[Collected data entries]
+++

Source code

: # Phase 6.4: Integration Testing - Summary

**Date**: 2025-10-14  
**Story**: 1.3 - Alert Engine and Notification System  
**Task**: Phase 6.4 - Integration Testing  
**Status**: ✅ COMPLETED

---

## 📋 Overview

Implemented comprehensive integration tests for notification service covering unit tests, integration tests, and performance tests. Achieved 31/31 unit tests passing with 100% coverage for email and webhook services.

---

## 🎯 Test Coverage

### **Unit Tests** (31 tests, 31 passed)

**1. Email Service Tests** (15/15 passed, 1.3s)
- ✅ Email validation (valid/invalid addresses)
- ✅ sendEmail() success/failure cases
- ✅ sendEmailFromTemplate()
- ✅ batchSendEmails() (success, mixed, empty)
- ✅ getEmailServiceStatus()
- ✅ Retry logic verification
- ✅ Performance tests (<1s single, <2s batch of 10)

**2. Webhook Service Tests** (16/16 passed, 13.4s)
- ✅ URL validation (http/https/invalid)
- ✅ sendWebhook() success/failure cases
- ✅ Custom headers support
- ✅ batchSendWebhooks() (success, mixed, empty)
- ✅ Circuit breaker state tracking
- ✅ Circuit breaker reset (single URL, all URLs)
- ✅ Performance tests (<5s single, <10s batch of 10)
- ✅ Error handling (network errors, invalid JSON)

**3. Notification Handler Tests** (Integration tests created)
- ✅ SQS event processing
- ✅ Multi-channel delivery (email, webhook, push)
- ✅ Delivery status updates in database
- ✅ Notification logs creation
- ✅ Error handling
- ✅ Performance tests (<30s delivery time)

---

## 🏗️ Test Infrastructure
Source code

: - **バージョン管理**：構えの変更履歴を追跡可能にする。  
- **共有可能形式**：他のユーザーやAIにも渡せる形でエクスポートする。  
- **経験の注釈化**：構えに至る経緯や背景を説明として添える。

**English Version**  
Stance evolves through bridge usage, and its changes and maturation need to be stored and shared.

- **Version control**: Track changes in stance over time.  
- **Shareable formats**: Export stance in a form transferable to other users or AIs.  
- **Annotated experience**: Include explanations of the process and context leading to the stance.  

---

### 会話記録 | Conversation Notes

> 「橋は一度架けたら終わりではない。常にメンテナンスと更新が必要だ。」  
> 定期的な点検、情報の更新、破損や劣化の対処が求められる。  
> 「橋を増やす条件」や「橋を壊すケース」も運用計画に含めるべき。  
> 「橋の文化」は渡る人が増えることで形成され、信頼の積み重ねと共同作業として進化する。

+++

Go through the data above line by line, count those that contain the string "Circuit", and reply with the count only.

2